Reputation: 3584
I have the task of (trying to) do a search and replace within a large codebase for a word suffix, only when it occurs within comments. All of the comments are of the /* or // type but they are guaranteed to include most of the edge cases imaginable.
So I want to change this:
/* blah blah something__suffix blah */
to this:
/* blah blah something blah */
but I also want to change this:
// blah blah something__suffix blah
to this:
// blah blah something blah
And this:
/*
* blah blah something__suffix blah
*/
to this:
/*
* blah blah something blah
*/
And this:
/**
// blah blah something__suffix blah
*/
To this:
/**
// blah blah something blah
*/
ad nauseam (literally).
Initially I felt that this was a parser task and I installed cochinelle, and indeed it could parse my comments but it got stuck with my preprocessor macros and the workarounds seemed complex for someone who just has this as a one-off task. So now I'm considering regex.

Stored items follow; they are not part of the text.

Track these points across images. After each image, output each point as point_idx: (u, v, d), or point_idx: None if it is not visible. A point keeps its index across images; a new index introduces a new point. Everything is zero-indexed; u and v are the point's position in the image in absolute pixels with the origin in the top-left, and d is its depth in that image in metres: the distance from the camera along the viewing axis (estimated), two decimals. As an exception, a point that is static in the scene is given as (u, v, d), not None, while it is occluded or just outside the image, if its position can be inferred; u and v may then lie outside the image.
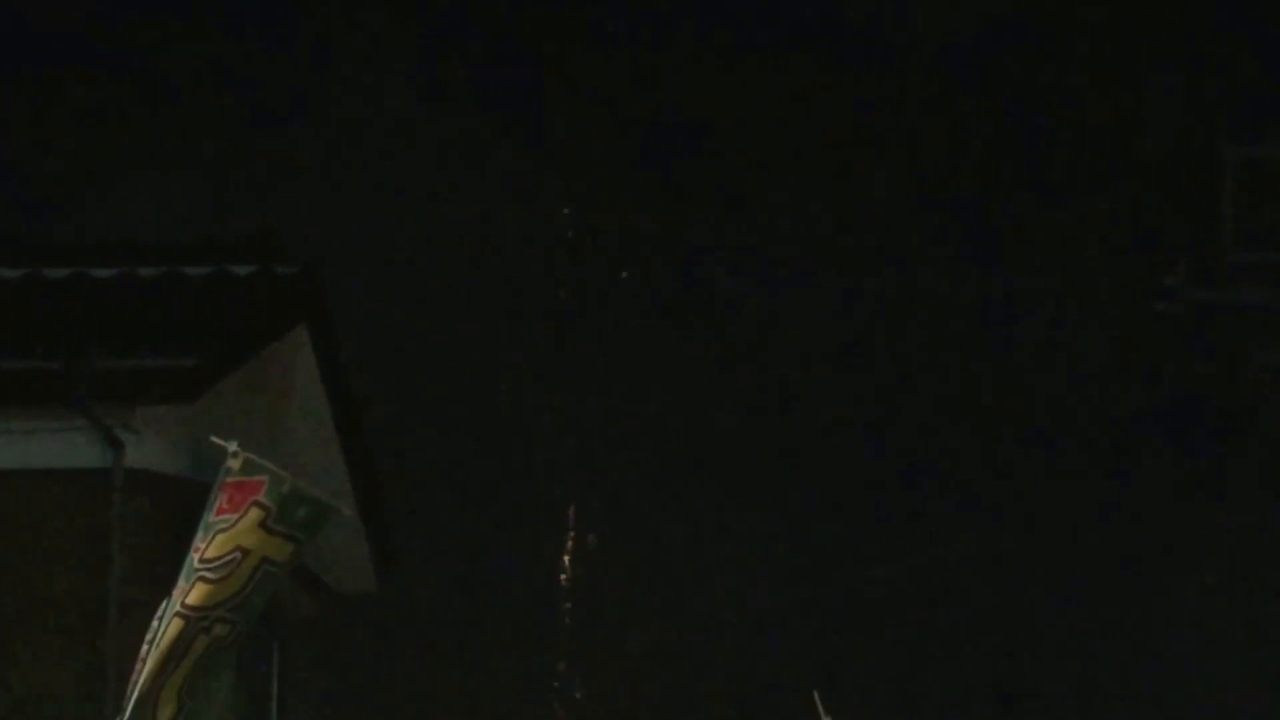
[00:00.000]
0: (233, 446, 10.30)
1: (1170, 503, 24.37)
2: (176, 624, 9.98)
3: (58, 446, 11.52)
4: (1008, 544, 26.58)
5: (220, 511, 10.22)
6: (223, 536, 10.08)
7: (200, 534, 10.20)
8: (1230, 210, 15.89)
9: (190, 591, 10.01)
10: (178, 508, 11.08)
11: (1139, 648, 26.98)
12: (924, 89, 32.53)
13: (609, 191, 30.79)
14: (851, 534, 28.84)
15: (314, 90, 30.40)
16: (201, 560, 10.07)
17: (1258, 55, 27.43)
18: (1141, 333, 23.23)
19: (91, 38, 31.20)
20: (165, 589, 10.26)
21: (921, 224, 31.67)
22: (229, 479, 10.28)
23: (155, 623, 10.09)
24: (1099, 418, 28.81)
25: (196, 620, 9.96)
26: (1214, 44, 28.70)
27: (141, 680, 9.90)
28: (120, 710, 9.60)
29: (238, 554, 10.04)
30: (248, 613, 10.17)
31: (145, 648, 10.06)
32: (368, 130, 30.12)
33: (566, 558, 28.25)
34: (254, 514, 10.12)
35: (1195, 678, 25.59)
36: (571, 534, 28.55)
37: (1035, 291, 30.07)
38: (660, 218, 31.28)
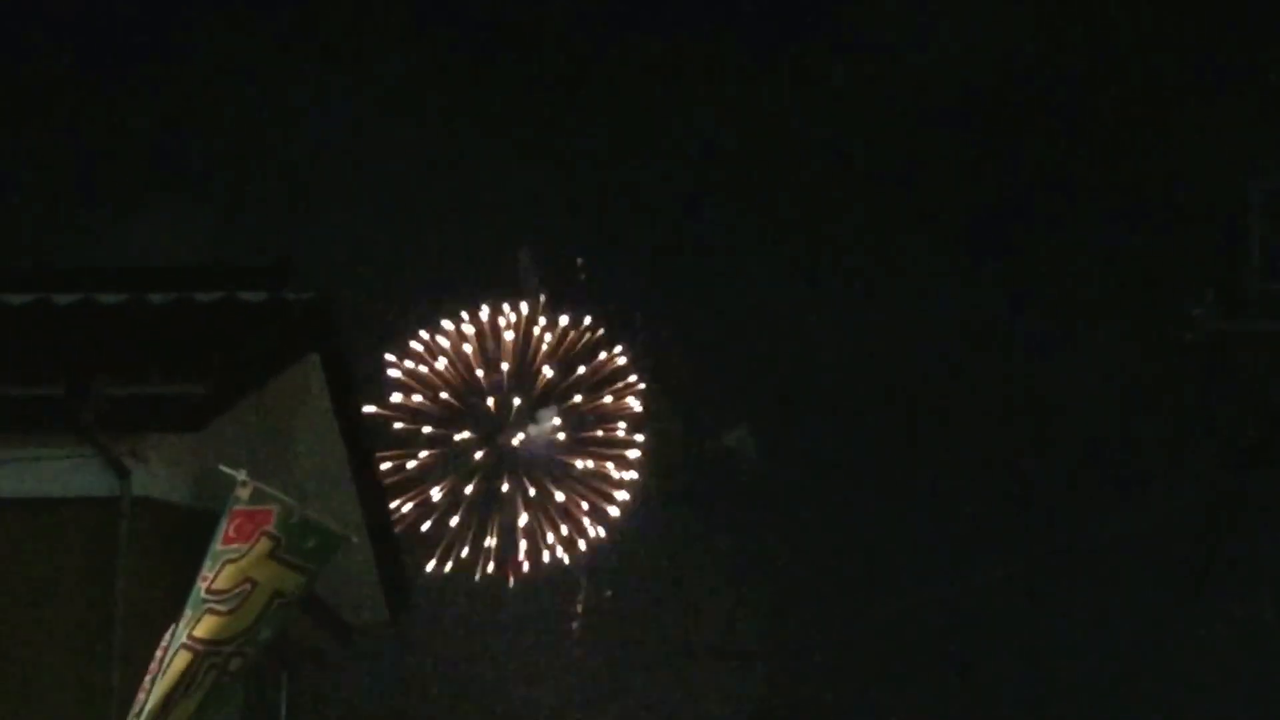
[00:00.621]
0: (242, 475, 10.20)
1: (1196, 529, 24.23)
2: (184, 656, 9.86)
3: (65, 474, 11.40)
4: (1033, 567, 26.47)
5: (228, 540, 10.10)
6: (232, 568, 9.97)
7: (208, 563, 10.09)
8: (1256, 243, 15.90)
9: (199, 623, 9.89)
10: (185, 536, 10.94)
11: (1159, 672, 26.85)
12: (960, 128, 32.61)
13: (623, 225, 30.80)
14: (871, 564, 28.74)
15: (329, 119, 30.43)
16: (209, 591, 9.96)
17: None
18: (1169, 362, 23.23)
19: (102, 66, 31.25)
20: (171, 617, 10.14)
21: (957, 258, 31.73)
22: (237, 507, 10.19)
23: (160, 652, 9.99)
24: (1129, 443, 28.74)
25: (206, 654, 9.84)
26: (1240, 80, 28.70)
27: (146, 710, 9.80)
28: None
29: (247, 586, 9.92)
30: (255, 642, 10.06)
31: (149, 678, 9.96)
32: (381, 159, 30.14)
33: (579, 591, 28.09)
34: (263, 544, 10.01)
35: (1214, 705, 25.51)
36: (584, 568, 28.41)
37: (1067, 322, 30.08)
38: (673, 255, 31.30)
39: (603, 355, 32.06)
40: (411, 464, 31.04)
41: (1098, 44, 31.23)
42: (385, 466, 29.05)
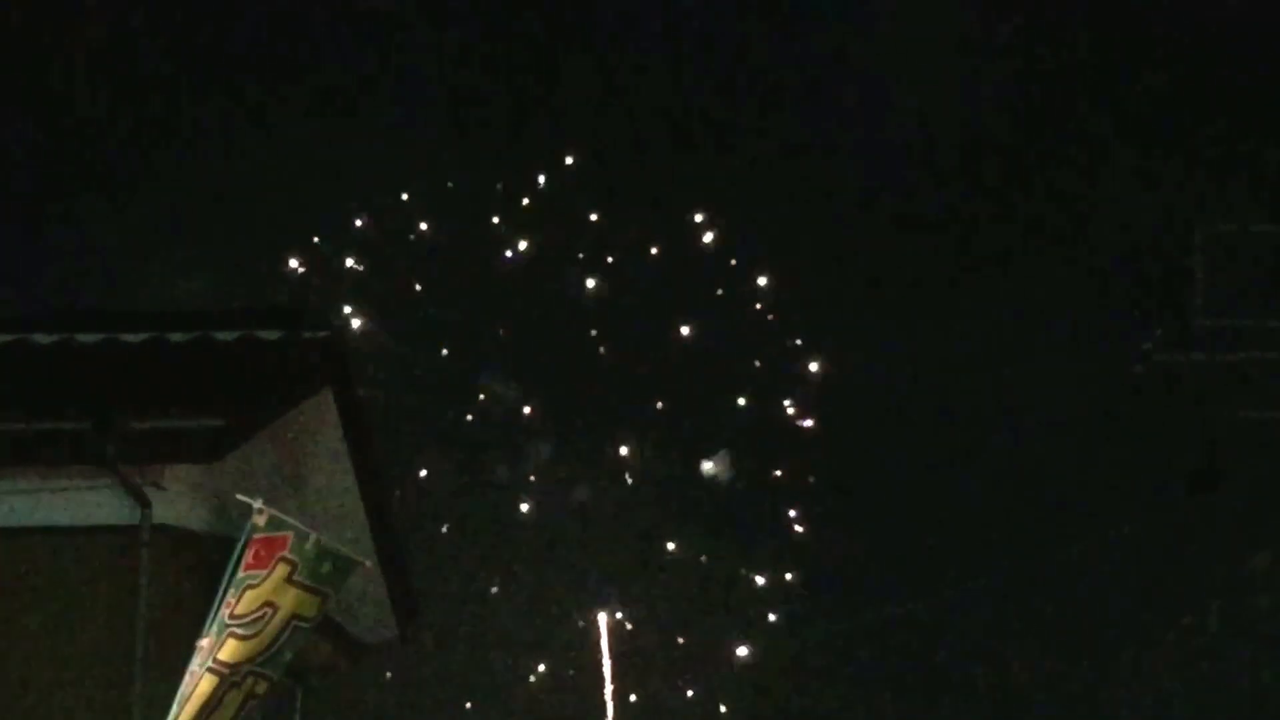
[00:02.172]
0: (258, 504, 10.00)
1: (1146, 549, 24.09)
2: (210, 679, 9.66)
3: (88, 504, 11.14)
4: (994, 594, 26.24)
5: (247, 567, 9.92)
6: (252, 593, 9.80)
7: (230, 590, 9.85)
8: (1200, 280, 15.84)
9: (222, 647, 9.68)
10: (204, 563, 10.74)
11: (1114, 693, 26.65)
12: (916, 169, 32.42)
13: (629, 266, 30.42)
14: (853, 578, 28.47)
15: (338, 160, 30.13)
16: (232, 616, 9.77)
17: (1222, 141, 27.45)
18: (1121, 394, 23.11)
19: (123, 116, 30.98)
20: (192, 642, 9.92)
21: (917, 292, 31.50)
22: (255, 535, 9.95)
23: (187, 677, 9.71)
24: (1081, 471, 28.57)
25: (229, 676, 9.62)
26: (1184, 133, 28.68)
27: (174, 731, 9.52)
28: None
29: (268, 610, 9.74)
30: (277, 665, 9.82)
31: (176, 708, 9.65)
32: (392, 195, 29.79)
33: (583, 607, 27.68)
34: (281, 569, 9.85)
35: (1167, 705, 25.34)
36: (588, 582, 27.99)
37: (1026, 358, 29.91)
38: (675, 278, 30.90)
39: None
40: None
41: (1054, 91, 31.14)
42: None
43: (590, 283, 27.95)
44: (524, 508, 27.59)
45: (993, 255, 30.46)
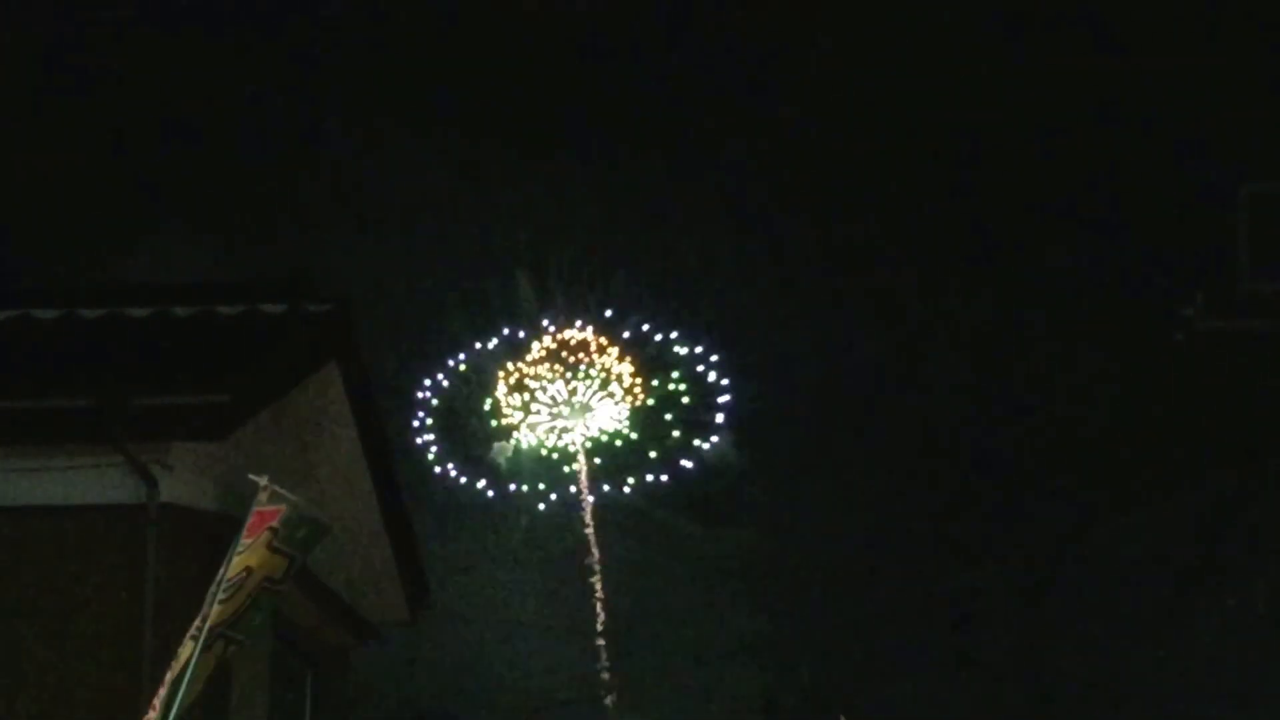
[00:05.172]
0: (263, 481, 10.33)
1: (1189, 525, 24.30)
2: (188, 646, 9.99)
3: (94, 482, 11.47)
4: (1028, 569, 26.53)
5: (243, 538, 10.25)
6: (238, 559, 10.13)
7: (227, 562, 10.21)
8: (1245, 243, 15.94)
9: (210, 616, 10.02)
10: (210, 541, 11.03)
11: (1151, 673, 26.90)
12: (958, 132, 32.60)
13: (626, 243, 30.77)
14: (874, 560, 28.81)
15: (344, 143, 30.53)
16: (221, 583, 10.10)
17: (1269, 96, 27.54)
18: (1161, 361, 23.32)
19: (127, 91, 31.38)
20: (197, 618, 10.25)
21: (948, 262, 31.73)
22: (255, 509, 10.32)
23: (182, 649, 10.10)
24: (1123, 441, 28.77)
25: (203, 640, 9.97)
26: (1230, 87, 28.79)
27: (162, 704, 9.91)
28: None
29: (244, 573, 10.08)
30: (245, 628, 10.15)
31: (170, 674, 10.06)
32: (394, 176, 30.20)
33: (596, 588, 28.11)
34: (265, 535, 10.17)
35: (1206, 702, 25.55)
36: (599, 564, 28.41)
37: (1063, 322, 30.12)
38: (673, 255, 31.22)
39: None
40: None
41: (1089, 45, 31.28)
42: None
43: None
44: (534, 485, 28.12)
45: (1031, 217, 30.68)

I haven't found a lot of advice around about doing really robust search and replace within C and C++ comments with regex (besides "you need a parser"), but I did notice that there seems to be a pretty well road-tested perl script on the perl FAQ for removing comments in both of these styles here.
as follows:
$/ = undef;
$_ = <>;
s#/\*[^*]*\*+([^/*][^*]*\*+)*/|//([^\\]|[^\n][\n]?)*?\n|("(\\.|[^"\\])*"|'(\\.|[^'\\])*'|.[^/"'\\]*)#defined $3 ? $3 : ""#gse;
print;
My question: how to adapt this script so that instead of stripping the comment, the text that has been identified as a comment can then be searched for the suffix and the suffix removed, leaving the rest of the comment intact?
Upvotes: 2
Views: 330
Reputation: 386331
You need to do it in two steps because you might have
/* foo__suffix bar__suffix */
First, extract the comment, then substitute any __suffix
in the comment.
s{
\G
(?:(?!/[*/]).)*
\K
( /[*] (?:(?![*]/).)* [*]/
| // [^\n]*
)
}{
my $comment = $1;
$comment =~ s/(?<=\w)__suffix//g;
$comment
}xes;
Notes:
(?:(?!STRING).)
is to (?:STRING)
as [^CHAR]
is to CHAR
.
My solution will mess up if you have //
or /*
in a string literal.
If you're ok with removing instances of __suffix
that aren't preceded by an identifier, you can remove the (?<=\w)
.
If you're using 5.14 or higher, you can simplify
s{...}{
my $comment = $1;
$comment =~ s/(?<=\w)__suffix//g;
$comment
}xes;
to
s{...}{
$1 =~ s/(?<=\w)__suffix//rg
}xes;
Upvotes: 1
Reputation: 54373
I'm not sure if this is a good solution, but it works.
use strict; use warnings; use feature qw(say);
my @lines = (
qq~Example 1:
/* blah blah something__suffix blah */~,
qq~Example 2:
// blah blah something__suffix blah needs a newline at the end
~,
qq~Example 3:
/*
* blah blah something__suffix blah
*/~,
qq~Example 4:
/**
// blah blah something__suffix blah
*/~,
qq~Example 5 (string):
foobar '// blah blah something__suffix blah '~,
qq~Example 6:
public void main { return; } // this does__suffix nothing but needs newline
~,
);
foreach (@lines) {
print "Before:\n$_\n";
s!/\*[^*]*\*+([^/*][^*]*\*+)*/|//([^\\]|[^\n][\n]?)*?\n|("(\\.|[^"\\])*"|'(\\.|[^'\\])*'|.[^/"'\\]*)!
{ if (defined $3) { $3 } else { (my $temp = ${^MATCH}) =~ s/__suffix//; $temp;} }
!gsepx;
print "After:\n$_\n\n";
}
It's probably not very efficient, but I don't think that is important for your job.
Upvotes: 1